Assignment
Give the lines again exactly as they appear, beginning at the one with "M 297,727 L 947,782" and ending at the last line of the records.

[Study material]

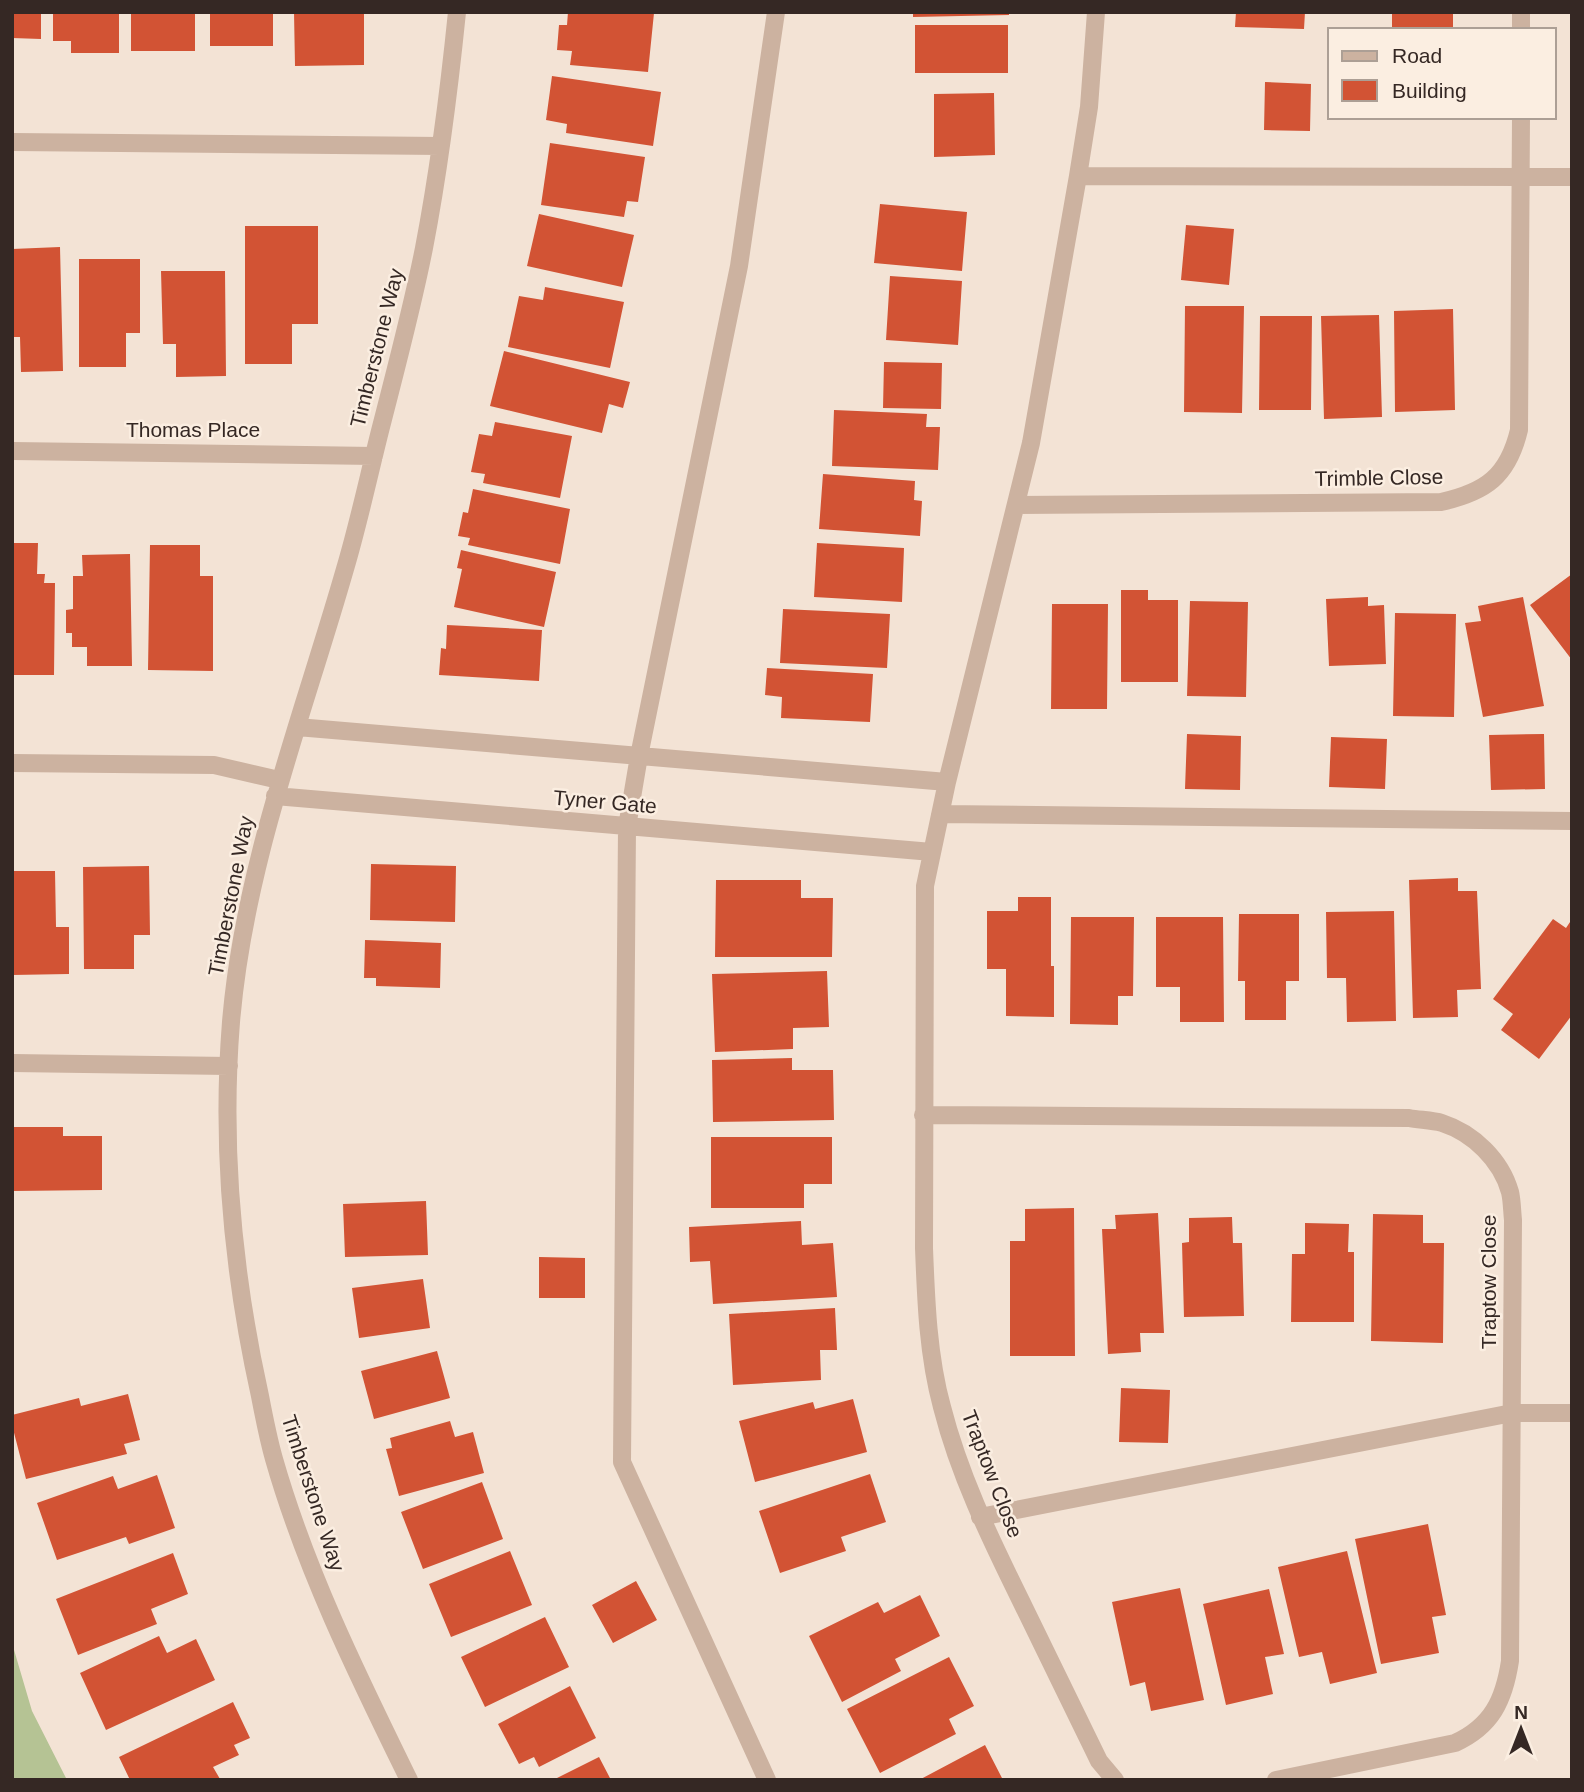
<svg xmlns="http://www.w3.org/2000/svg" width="1584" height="1792" viewBox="0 0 1584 1792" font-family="Arial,sans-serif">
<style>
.green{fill:#b5c394}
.building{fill:#d25334}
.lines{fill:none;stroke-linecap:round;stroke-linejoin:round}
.minor{stroke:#ccb2a0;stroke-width:18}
.labels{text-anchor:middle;stroke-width:5;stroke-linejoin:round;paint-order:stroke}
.street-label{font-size:21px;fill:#352824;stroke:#fbeee1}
</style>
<rect width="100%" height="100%" fill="#f3e3d5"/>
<path class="green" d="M 12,1643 L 32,1711 L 67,1780 L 12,1780 Z"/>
<path class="building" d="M 12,12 L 41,12 L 41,39 L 12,38 Z
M 53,12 L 119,12 L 119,53 L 71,53 L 71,41 L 53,41 Z
M 131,12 L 195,12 L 195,51 L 131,51 Z
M 210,12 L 273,12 L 273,46 L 210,46 Z
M 294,12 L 364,12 L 364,65 L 295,66 Z
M 568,12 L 654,13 L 648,72 L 570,65 L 572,51 L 557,50 L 559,25 L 567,25 Z
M 913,12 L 1009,12 L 1009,15 L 913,17 Z
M 1236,12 L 1305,12 L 1304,29 L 1235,27 Z
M 1392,12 L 1453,12 L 1453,30 L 1392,30 Z
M 915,25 L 1008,25 L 1008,73 L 915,73 Z
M 552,76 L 661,92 L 653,146 L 566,133 L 567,124 L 546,120 Z
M 1265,82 L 1311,84 L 1310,131 L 1264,130 Z
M 994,93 L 995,155 L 934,157 L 934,94 Z
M 550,143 L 645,157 L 638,202 L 627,201 L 624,217 L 541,205 Z
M 880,204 L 967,212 L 962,271 L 874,263 Z
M 539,214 L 634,235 L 622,287 L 527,266 Z
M 1186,225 L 1234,229 L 1229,285 L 1181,280 Z
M 245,226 L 318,226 L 318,324 L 292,324 L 292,364 L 245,364 Z
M 60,247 L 63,371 L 21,372 L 20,337 L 12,337 L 12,249 Z
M 79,259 L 140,259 L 140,333 L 126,333 L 126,367 L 79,367 Z
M 161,271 L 225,271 L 226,376 L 176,377 L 176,344 L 163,344 Z
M 890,276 L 962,281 L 958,345 L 886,340 Z
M 545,287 L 624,302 L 610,368 L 508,347 L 519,296 L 543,300 Z
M 1185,306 L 1244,306 L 1242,413 L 1184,412 Z
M 1453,309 L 1455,410 L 1395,412 L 1394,311 Z
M 1379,315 L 1382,417 L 1324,419 L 1321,316 Z
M 1260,316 L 1312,316 L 1311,410 L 1259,410 Z
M 504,351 L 630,382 L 623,408 L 609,404 L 602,433 L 490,406 Z
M 884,362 L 942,363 L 941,409 L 883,408 Z
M 834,410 L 927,414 L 926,427 L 940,427 L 938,470 L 832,466 Z
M 495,422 L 572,436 L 560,498 L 483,483 L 485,474 L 471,472 L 479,434 L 492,436 Z
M 823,474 L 915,481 L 914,500 L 922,501 L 920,536 L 819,529 Z
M 473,489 L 570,509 L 560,564 L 468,545 L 470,538 L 458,536 L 463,512 L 468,513 Z
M 12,543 L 38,543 L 37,574 L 45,574 L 44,583 L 55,583 L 54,675 L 12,675 Z
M 817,543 L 904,548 L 902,602 L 814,597 Z
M 150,545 L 200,545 L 200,576 L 213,576 L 213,671 L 148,670 Z
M 461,550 L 556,572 L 544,627 L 454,607 L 462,569 L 457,568 Z
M 130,554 L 132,666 L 87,666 L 87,647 L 72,647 L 72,633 L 66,633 L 66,610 L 73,609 L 73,576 L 83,576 L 82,555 Z
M 1572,574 L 1572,660 L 1530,605 Z
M 1121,590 L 1148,590 L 1148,600 L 1178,600 L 1178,682 L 1121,682 Z
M 1368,597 L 1368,606 L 1384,605 L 1386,664 L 1329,666 L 1326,599 Z
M 1523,597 L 1544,706 L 1483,717 L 1465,623 L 1481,621 L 1478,606 Z
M 1190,601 L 1248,602 L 1246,697 L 1187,696 Z
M 1052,604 L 1108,604 L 1107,709 L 1051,709 Z
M 783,609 L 890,614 L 887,668 L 780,663 Z
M 1395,613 L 1456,614 L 1454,717 L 1393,716 Z
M 447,625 L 542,630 L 539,681 L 439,675 L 441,648 L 446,649 Z
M 767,668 L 873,674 L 870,722 L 781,718 L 782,697 L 765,695 Z
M 1187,734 L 1241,736 L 1240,790 L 1185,789 Z
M 1544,734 L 1545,789 L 1491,790 L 1489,735 Z
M 1331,737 L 1387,739 L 1385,789 L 1329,787 Z
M 371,864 L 456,866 L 455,922 L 370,920 Z
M 149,866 L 150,935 L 134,935 L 134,969 L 84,969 L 83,867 Z
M 12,871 L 55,871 L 56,927 L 69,927 L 69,974 L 12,975 Z
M 1458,878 L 1458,891 L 1477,891 L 1481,989 L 1457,990 L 1458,1017 L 1413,1018 L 1409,880 Z
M 716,880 L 801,880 L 801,898 L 833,898 L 832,957 L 715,957 Z
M 1018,897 L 1051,897 L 1051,966 L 1054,966 L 1054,1017 L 1006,1016 L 1006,969 L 987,969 L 987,911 L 1018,911 Z
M 1394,911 L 1396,1021 L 1347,1022 L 1346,978 L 1327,978 L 1326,912 Z
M 1239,914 L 1299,914 L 1299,981 L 1286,981 L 1286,1020 L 1245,1020 L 1245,981 L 1238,981 Z
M 1071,917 L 1134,917 L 1133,996 L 1118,996 L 1118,1025 L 1070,1024 Z
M 1156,917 L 1223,917 L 1224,1022 L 1180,1022 L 1180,987 L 1156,987 Z
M 1553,919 L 1566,928 L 1572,919 L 1572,1015 L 1539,1059 L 1501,1030 L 1513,1014 L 1493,999 Z
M 365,940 L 441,943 L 440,988 L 376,986 L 376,978 L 364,978 Z
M 827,971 L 829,1027 L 793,1028 L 793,1049 L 715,1052 L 712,974 Z
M 792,1058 L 792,1070 L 833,1070 L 834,1120 L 713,1122 L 712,1060 Z
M 12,1127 L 63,1127 L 63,1136 L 102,1136 L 102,1190 L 12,1191 Z
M 711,1137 L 832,1137 L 832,1184 L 804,1184 L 804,1208 L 711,1208 Z
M 426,1201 L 428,1255 L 345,1257 L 343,1204 Z
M 1074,1208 L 1075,1356 L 1010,1356 L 1010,1241 L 1025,1241 L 1025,1209 Z
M 1158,1213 L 1164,1333 L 1140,1333 L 1141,1352 L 1108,1354 L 1102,1229 L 1116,1229 L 1115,1215 Z
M 1373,1214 L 1423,1215 L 1423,1243 L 1444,1243 L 1443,1343 L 1371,1341 Z
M 1232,1217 L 1233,1243 L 1242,1243 L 1244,1316 L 1184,1317 L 1182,1243 L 1189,1242 L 1189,1218 Z
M 801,1221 L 802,1245 L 833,1243 L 837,1297 L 713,1304 L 710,1261 L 690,1262 L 689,1227 Z
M 1305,1223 L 1349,1224 L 1348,1252 L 1354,1252 L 1354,1322 L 1291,1322 L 1292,1254 L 1305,1254 Z
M 539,1257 L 585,1258 L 585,1298 L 539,1298 Z
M 423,1279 L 430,1328 L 359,1338 L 352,1288 Z
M 835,1308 L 837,1350 L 820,1350 L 821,1380 L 733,1385 L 729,1314 Z
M 437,1351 L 450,1398 L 374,1419 L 361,1371 Z
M 1121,1388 L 1170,1390 L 1168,1443 L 1119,1442 Z
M 128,1394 L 140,1440 L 124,1444 L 127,1454 L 26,1479 L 12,1425 L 12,1415 L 79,1398 L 81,1406 Z
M 853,1399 L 867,1452 L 755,1482 L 739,1421 L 813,1402 L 815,1409 Z
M 450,1421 L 455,1437 L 473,1432 L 484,1473 L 399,1496 L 386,1449 L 392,1448 L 390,1438 Z
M 870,1474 L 886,1522 L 841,1537 L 846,1551 L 780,1573 L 759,1511 Z
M 157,1475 L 175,1528 L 129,1544 L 126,1537 L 57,1560 L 37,1503 L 113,1476 L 118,1489 Z
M 482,1482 L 503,1539 L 423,1569 L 401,1512 Z
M 1428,1524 L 1446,1615 L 1432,1617 L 1439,1653 L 1381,1664 L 1355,1539 Z
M 510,1551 L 532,1605 L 451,1637 L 429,1584 Z
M 1347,1551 L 1377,1673 L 1330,1684 L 1322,1652 L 1299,1657 L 1278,1567 Z
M 173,1553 L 188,1594 L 151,1609 L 157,1624 L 78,1655 L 56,1599 Z
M 636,1581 L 657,1620 L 613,1643 L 592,1605 Z
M 1180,1588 L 1204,1700 L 1151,1711 L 1145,1682 L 1130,1686 L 1112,1602 Z
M 1269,1589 L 1284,1654 L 1265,1657 L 1273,1694 L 1226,1705 L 1203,1604 Z
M 920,1595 L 940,1636 L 895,1659 L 901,1671 L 842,1702 L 809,1636 L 878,1602 L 884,1613 Z
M 545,1617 L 569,1667 L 485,1707 L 461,1657 Z
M 159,1636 L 167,1653 L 196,1639 L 215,1680 L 106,1730 L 80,1673 Z
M 949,1657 L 974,1706 L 949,1719 L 956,1734 L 880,1773 L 847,1709 Z
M 570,1686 L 596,1738 L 539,1767 L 534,1757 L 519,1764 L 498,1724 Z
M 233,1702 L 250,1738 L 234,1745 L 239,1755 L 213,1767 L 220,1779 L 130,1780 L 119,1757 Z
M 985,1745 L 1003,1780 L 919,1780 Z
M 599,1757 L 611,1780 L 553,1780 Z"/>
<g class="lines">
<path class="minor" d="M 1096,12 L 1089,107 L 1078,176 L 1031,443 L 947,782 L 925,886 L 924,1248 C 926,1301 928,1356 942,1407 C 959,1474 989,1536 1020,1599 C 1046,1653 1073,1707 1099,1761 L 1115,1780
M 1521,12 L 1521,30
M 12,142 L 441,146
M 1078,176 L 1572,177
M 12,451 L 374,456
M 1016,505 L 1441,502 C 1486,492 1508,476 1519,430 L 1521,117
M 297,727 L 947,782
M 12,763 L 214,765 L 279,780
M 275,796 L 932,852
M 940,814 L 1572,821
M 12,1063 L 229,1066
M 923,1115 L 1409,1118 C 1419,1120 1432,1120 1442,1123 C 1473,1133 1501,1160 1510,1192 C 1512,1200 1512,1211 1513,1220 L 1510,1661 C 1504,1700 1492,1726 1455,1743 L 1276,1780
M 980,1517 L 1512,1413 L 1572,1413
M 409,1780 C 358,1676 306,1571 274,1459 C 268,1438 264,1417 260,1396 C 233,1274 221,1147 231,1022 C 244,866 302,719 345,569 C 359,522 369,474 381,427 C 396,368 412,309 424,248 C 439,170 449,91 457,12
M 767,1780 L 622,1462 L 627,827 L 639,756 L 739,266 L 776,12"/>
</g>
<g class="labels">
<g class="street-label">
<text transform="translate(377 348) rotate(-76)" y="7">Timberstone Way</text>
<text x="193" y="437">Thomas Place</text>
<text transform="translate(1379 478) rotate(-1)" y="7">Trimble Close</text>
<text transform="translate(605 802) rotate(5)" y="7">Tyner Gate</text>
<text transform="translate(231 896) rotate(-79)" y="7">Timberstone Way</text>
<text transform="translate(1489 1282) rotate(-90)" y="7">Traptow Close</text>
<text transform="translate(992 1474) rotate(69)" y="7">Traptow Close</text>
<text transform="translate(313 1493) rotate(72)" y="7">Timberstone Way</text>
</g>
</g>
<rect width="1584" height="1792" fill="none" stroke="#352824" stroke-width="28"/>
<rect x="1328" y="28" width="228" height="91" fill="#fbeee1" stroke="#ac9f95" stroke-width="2"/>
<rect x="1342" y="51" width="35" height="10" fill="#ccb2a0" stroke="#ac9f95" stroke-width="2"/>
<text x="1392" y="63" font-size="21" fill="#352824">Road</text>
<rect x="1342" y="80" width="35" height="21" fill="#d25334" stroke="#ac9f95" stroke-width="2"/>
<text x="1392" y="98" font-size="21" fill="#352824">Building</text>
<g transform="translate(1521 1729)" stroke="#fbeee1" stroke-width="5" paint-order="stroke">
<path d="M0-5L12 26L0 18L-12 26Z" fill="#352824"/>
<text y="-10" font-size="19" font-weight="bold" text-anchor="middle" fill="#352824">N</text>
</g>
</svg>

[/Study material]

Task output
M 297,727 L 947,782
M 12,763 L 214,765 L 279,780
M 275,796 L 932,852
M 940,814 L 1572,821
M 12,1063 L 229,1066
M 923,1115 L 1409,1118 C 1419,1120 1432,1120 1442,1123 C 1473,1133 1501,1160 1510,1192 C 1512,1200 1512,1211 1513,1220 L 1510,1661 C 1504,1700 1492,1726 1455,1743 L 1276,1780
M 980,1517 L 1512,1413 L 1572,1413
M 409,1780 C 358,1676 306,1571 274,1459 C 268,1438 264,1417 260,1396 C 233,1274 221,1147 231,1022 C 244,866 302,719 345,569 C 359,522 369,474 381,427 C 396,368 412,309 424,248 C 439,170 449,91 457,12
M 767,1780 L 622,1462 L 627,827 L 639,756 L 739,266 L 776,12"/>
</g>
<g class="labels">
<g class="street-label">
<text transform="translate(377 348) rotate(-76)" y="7">Timberstone Way</text>
<text x="193" y="437">Thomas Place</text>
<text transform="translate(1379 478) rotate(-1)" y="7">Trimble Close</text>
<text transform="translate(605 802) rotate(5)" y="7">Tyner Gate</text>
<text transform="translate(231 896) rotate(-79)" y="7">Timberstone Way</text>
<text transform="translate(1489 1282) rotate(-90)" y="7">Traptow Close</text>
<text transform="translate(992 1474) rotate(69)" y="7">Traptow Close</text>
<text transform="translate(313 1493) rotate(72)" y="7">Timberstone Way</text>
</g>
</g>
<rect width="1584" height="1792" fill="none" stroke="#352824" stroke-width="28"/>
<rect x="1328" y="28" width="228" height="91" fill="#fbeee1" stroke="#ac9f95" stroke-width="2"/>
<rect x="1342" y="51" width="35" height="10" fill="#ccb2a0" stroke="#ac9f95" stroke-width="2"/>
<text x="1392" y="63" font-size="21" fill="#352824">Road</text>
<rect x="1342" y="80" width="35" height="21" fill="#d25334" stroke="#ac9f95" stroke-width="2"/>
<text x="1392" y="98" font-size="21" fill="#352824">Building</text>
<g transform="translate(1521 1729)" stroke="#fbeee1" stroke-width="5" paint-order="stroke">
<path d="M0-5L12 26L0 18L-12 26Z" fill="#352824"/>
<text y="-10" font-size="19" font-weight="bold" text-anchor="middle" fill="#352824">N</text>
</g>
</svg>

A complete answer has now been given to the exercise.